Places in the parish
As well as Stokenham the civil parish includes the settlements of Torcross, Beesands, Hallsands, Kellaton, Kernborough, Dunstone, Beeson and Chillington and Bickerton. It forms part of the district of South Hams.

History
The village of Stokenham was known in Saxon Times as Stoc or Stoc Hamme ("meaning Stoc meadows"). By the 13th century the town was called Stoke in Hamme. An electoral ward has the same name. The ward population at the 2011 census was 1,895.

In Mediaeval times St. Humbert the Confessor (d.1188AD) was locally venerated as patron saint in the town.

The area was known in the 19th century for the fine crabs, and in World War II local residents were evacuated from the area, on the eve of D-day.

Geography
To the east of the parish is Start Bay in the English Channel. The principal road in the parish is the A379 running between the nearest towns of Kingsbridge (to the west) and Dartmouth to the north.

Local landmarks

The parish church
The present church dates from 1431; an earlier Norman church predated it.

"The church as it stands today, is a fine example of the perpendicular style of medieval architecture. It is built on the side of a hill so that its whole length can be seen from below and is dedicated to St Michael and All Angels, which was common practice for churches standing on elevated sites.
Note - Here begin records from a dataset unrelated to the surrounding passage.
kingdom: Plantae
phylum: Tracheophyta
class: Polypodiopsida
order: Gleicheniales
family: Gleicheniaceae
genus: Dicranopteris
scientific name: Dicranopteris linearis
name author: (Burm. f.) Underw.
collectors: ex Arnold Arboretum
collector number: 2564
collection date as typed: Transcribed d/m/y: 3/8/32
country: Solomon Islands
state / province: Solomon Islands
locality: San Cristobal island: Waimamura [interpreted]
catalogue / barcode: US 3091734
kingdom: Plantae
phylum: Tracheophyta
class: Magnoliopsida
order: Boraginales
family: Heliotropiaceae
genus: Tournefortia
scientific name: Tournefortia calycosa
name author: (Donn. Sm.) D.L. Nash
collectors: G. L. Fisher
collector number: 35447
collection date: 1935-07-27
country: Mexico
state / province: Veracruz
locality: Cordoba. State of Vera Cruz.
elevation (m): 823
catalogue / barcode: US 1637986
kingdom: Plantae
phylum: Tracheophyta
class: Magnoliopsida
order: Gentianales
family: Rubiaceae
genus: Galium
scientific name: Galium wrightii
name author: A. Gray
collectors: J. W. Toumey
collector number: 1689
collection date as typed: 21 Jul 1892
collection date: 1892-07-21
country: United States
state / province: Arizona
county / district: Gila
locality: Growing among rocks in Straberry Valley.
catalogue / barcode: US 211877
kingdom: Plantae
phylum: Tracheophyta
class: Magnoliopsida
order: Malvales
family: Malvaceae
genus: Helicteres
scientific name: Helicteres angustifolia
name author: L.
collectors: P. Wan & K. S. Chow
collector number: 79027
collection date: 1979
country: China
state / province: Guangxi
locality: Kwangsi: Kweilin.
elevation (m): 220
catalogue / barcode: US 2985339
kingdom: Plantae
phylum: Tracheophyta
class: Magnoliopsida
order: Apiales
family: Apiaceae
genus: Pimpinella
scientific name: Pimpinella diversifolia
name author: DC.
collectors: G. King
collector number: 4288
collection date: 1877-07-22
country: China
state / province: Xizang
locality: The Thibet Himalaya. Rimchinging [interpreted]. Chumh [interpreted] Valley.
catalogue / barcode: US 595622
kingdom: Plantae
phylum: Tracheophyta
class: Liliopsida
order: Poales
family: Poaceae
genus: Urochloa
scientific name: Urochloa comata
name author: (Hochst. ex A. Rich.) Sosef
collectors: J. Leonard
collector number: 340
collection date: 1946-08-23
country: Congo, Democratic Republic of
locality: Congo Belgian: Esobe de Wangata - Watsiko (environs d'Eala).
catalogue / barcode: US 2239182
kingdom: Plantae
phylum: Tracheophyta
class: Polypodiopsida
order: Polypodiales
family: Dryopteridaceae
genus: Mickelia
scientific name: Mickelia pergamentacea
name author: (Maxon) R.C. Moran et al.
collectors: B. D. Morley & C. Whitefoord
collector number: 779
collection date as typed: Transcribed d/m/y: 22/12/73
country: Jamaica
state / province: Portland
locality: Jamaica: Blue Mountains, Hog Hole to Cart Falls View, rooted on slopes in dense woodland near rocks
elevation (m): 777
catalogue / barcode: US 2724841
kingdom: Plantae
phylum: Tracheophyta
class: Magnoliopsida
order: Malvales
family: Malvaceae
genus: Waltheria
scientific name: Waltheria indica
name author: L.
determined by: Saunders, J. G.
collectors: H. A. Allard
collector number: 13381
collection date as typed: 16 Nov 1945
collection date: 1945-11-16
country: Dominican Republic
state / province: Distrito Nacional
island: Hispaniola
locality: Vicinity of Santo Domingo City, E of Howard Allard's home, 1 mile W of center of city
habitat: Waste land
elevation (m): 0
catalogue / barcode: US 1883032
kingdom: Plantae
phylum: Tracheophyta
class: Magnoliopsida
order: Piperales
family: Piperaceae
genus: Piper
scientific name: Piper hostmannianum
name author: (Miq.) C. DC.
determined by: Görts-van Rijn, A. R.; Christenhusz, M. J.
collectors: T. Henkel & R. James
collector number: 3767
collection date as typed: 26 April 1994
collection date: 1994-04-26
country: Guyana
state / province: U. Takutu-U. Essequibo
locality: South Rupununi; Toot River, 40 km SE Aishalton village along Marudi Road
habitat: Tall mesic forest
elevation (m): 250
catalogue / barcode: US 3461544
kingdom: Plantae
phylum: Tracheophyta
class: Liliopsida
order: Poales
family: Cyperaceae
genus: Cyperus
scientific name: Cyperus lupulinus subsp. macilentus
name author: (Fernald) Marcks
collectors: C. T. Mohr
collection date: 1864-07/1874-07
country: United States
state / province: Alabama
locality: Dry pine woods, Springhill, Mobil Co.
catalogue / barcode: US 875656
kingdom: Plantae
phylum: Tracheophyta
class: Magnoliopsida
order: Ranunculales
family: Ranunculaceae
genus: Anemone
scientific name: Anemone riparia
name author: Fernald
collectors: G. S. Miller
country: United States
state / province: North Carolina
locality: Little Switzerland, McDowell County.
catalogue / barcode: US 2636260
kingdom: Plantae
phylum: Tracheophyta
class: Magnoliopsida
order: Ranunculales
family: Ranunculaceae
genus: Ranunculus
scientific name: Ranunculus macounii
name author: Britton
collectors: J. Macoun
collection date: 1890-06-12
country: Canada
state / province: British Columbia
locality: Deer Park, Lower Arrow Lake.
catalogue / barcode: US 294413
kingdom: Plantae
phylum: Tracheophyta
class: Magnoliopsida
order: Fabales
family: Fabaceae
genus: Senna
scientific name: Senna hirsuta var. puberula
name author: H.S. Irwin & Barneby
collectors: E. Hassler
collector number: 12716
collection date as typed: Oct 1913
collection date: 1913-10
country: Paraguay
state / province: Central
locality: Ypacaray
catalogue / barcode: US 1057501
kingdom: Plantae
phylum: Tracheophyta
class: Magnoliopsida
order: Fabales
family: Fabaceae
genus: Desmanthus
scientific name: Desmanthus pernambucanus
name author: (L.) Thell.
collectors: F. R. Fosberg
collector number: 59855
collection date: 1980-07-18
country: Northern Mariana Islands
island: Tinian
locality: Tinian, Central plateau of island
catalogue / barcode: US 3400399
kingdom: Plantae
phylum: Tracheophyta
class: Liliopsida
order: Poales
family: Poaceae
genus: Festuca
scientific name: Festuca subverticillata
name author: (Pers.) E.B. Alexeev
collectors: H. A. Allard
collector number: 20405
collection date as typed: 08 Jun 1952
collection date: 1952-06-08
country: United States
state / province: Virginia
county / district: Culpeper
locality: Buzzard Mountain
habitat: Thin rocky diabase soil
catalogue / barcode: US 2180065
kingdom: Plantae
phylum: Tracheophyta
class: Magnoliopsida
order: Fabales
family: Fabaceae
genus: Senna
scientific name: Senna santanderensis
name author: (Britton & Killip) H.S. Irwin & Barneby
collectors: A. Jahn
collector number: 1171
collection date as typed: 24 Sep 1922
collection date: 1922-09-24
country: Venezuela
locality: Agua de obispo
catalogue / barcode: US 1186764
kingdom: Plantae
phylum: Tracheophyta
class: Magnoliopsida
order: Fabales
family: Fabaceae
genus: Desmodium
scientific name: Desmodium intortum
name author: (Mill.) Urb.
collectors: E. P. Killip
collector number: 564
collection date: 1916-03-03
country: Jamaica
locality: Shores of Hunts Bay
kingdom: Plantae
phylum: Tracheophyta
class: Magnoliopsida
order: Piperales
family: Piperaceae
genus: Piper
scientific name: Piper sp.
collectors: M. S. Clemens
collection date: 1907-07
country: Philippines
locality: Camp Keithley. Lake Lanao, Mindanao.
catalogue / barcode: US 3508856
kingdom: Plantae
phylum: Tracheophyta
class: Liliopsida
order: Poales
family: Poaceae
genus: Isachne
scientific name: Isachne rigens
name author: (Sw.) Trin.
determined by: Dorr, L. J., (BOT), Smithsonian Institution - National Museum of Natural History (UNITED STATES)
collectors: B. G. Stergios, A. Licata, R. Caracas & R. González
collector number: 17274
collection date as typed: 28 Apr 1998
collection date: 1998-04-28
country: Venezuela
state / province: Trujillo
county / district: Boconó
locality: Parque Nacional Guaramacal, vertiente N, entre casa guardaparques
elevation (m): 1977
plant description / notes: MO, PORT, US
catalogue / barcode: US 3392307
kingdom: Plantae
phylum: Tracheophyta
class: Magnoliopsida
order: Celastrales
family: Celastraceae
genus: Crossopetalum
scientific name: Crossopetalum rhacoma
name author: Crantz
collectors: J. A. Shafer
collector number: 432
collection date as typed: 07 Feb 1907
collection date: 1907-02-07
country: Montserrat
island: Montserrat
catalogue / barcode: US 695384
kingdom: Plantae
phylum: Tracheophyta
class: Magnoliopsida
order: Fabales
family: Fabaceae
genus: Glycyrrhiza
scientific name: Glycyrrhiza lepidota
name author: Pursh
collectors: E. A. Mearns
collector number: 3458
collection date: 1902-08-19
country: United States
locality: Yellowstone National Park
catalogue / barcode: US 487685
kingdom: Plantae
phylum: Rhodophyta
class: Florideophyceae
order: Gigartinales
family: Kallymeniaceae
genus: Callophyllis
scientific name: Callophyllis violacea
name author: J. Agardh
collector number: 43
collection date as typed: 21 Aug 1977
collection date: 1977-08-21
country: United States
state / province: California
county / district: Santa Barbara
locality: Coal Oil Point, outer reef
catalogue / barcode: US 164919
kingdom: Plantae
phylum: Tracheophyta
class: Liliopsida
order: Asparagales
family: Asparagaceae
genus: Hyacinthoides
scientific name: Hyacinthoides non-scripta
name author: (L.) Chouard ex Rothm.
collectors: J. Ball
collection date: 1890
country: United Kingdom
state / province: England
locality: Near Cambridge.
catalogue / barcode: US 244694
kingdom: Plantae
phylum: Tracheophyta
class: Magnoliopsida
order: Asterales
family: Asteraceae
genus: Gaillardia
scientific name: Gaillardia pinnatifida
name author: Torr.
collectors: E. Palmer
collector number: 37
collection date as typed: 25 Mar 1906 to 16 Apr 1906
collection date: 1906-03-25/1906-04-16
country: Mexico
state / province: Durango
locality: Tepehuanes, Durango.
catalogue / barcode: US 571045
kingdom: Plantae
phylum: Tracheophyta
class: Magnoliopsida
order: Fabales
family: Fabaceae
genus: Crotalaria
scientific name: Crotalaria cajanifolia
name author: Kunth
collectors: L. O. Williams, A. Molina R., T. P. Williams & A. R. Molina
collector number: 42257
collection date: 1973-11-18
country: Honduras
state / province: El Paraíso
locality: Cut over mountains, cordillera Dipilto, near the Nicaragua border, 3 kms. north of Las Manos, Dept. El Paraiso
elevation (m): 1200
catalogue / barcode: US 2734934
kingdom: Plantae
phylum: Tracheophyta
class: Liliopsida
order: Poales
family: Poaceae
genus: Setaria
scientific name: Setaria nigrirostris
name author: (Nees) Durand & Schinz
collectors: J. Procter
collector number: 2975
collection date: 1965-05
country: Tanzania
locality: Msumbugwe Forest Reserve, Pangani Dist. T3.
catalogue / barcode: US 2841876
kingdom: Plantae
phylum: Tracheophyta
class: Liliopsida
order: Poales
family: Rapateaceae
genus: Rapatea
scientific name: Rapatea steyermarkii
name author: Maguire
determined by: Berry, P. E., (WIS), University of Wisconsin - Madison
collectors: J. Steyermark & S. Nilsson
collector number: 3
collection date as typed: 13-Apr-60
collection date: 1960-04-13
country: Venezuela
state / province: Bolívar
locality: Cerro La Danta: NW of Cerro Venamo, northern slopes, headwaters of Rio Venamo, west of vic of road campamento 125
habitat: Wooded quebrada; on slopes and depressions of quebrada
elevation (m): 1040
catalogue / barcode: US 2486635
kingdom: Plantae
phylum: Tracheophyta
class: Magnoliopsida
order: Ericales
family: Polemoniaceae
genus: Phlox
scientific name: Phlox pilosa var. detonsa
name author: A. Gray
It was, however, dedicated to St Barnabas and prior to that to St Humbert the Confessor."

Stokenham manor house
Immediately to the east of the church is the site of Stokenham manor house, abandoned in 1585 but possibly dating back to at least the 12th century.

Local pub
The Tradesman's Arms is an imposing 14th-century, part-thatched pub and restaurant.

On the 27th of September 2021, a fire believed to have originated in the kitchen destroyed much of the pub alongside three neighbouring homes.